Apa yang meningkatkan risiko seseorang terkena kondisi ini?

Beberapa faktor risiko yang dapat meningkatkan risiko seseorang mengalami delirium adalah:

  • Gangguan otak, seperti demensia, stroke, atau penyakit Parkinson.
  • Pernah mengalami delirium sebelumnya.
  • Gangguan penglihatan atau pendengaran.
  • Penyakit kronis atau serius, atau lebih dari satu penyakit.
  • Infeksi.
  • Usia lanjut.
  • Tindakan operasi.
  • Konsumsi obat-obatan tertentu, seperti pereda nyeri atau yang memengaruhi pikiran dan perilaku.
  • Rawat inap jangka panjang di rumah sakit atau panti jompo.
  • Kebiasaan minum alkohol. (cek kadar alkohol dalam darah dapat membantu mengetahui apakah Anda berisiko).
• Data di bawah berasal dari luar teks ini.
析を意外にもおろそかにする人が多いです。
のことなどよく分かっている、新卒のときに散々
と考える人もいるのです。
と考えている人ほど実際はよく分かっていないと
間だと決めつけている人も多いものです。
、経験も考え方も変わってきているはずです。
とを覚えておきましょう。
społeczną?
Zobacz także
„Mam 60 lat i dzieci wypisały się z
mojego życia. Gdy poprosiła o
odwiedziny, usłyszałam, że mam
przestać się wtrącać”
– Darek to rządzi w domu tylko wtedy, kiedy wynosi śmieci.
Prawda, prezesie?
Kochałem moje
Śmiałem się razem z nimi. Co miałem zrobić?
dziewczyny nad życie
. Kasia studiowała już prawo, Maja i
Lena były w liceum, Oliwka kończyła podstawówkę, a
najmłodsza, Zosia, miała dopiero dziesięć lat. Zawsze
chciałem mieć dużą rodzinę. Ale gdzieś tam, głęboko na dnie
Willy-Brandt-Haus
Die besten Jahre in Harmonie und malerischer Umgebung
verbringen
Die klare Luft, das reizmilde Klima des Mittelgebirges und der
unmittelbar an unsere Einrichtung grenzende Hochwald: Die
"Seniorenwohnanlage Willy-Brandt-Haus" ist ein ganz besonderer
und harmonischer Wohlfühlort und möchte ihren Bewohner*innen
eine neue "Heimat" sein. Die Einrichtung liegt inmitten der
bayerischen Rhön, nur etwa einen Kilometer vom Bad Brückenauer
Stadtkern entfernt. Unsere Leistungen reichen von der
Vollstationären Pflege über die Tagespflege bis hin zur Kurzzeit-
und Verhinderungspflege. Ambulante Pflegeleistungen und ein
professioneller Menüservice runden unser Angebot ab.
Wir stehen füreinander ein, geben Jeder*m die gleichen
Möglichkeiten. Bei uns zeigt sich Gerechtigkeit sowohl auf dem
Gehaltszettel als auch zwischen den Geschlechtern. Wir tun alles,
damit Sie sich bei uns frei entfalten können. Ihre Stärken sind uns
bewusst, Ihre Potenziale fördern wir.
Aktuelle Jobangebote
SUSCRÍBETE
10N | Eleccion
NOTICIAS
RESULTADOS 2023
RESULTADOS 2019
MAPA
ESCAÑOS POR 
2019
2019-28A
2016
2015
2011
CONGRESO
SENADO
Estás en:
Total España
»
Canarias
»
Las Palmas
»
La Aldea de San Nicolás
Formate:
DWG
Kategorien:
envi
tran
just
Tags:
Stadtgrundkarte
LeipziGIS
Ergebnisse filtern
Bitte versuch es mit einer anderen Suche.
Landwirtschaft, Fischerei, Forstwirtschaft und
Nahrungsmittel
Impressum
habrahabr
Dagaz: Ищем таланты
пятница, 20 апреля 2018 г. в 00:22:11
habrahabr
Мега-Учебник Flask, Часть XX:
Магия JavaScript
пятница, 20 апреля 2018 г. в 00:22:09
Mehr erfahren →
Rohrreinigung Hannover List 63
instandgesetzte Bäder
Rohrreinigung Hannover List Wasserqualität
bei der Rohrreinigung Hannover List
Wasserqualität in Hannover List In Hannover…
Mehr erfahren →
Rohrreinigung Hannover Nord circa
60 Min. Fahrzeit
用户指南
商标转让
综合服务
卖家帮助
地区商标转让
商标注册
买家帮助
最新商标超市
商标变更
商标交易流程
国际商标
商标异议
Diagnosis & pengobatan delirium

Informasi yang diberikan bukanlah pengganti nasihat medis. SELALU konsultasikan pada dokter Anda.

Apa saja tes yang biasa dilakukan untuk diagnosis delirium?

Dokter akan membuat diagnosis berdasarkan gejala yang muncul serta riwayat kesehatan yang Anda miliki. Diagnosis ini akan dipastikan dengan melakukan serangkaian tes, yang umumnya terdiri dari:

  • Pemeriksaan fisik, untuk memeriksa tanda-tanda masalah kesehatan tertentu yang mungkin menjadi sumber gejala.
  • Pemeriksaan neurologis, untuk memeriksa penglihatan, keseimbangan, koordinasi, dan refleks yang dapat membantu dokter menentukan apakah stroke atau penyakit sistem saraf lainnya menyebabkan kondisi ini.
  • Penilaian status mental, untuk menilai kesadaran, perhatian, dan pemikiran seseorang melalui percakapan atau dengan tes tertentu, termasuk memperoleh info dari anggota keluarga.
  • Tes penunjang, seperti tes darah, urin, atau pencitraan (rontgen, CT scan, atau MRI), untuk memastikan diagnosis.

Apa saja pilihan pengobatan untuk delirium?

Langkah pertama yang dilakukan dokter untuk mengobati delirium adalah menangani kondisi medis yang menjadi penyebab gangguan ini. Sebagai contoh, menghentikan konsumsi obat-obatan tertentu, mengobati infeksi, atau mengatasi malnutrisi yang terjadi.

Seringkali, dengan mengobati penyebabnya tersebut, penderita dapat pulih sepenuhnya dari delirium. Adapun masa pemulihan bisa memakan waktu hingga berminggu-minggu atau terkadang berbulan-bulan.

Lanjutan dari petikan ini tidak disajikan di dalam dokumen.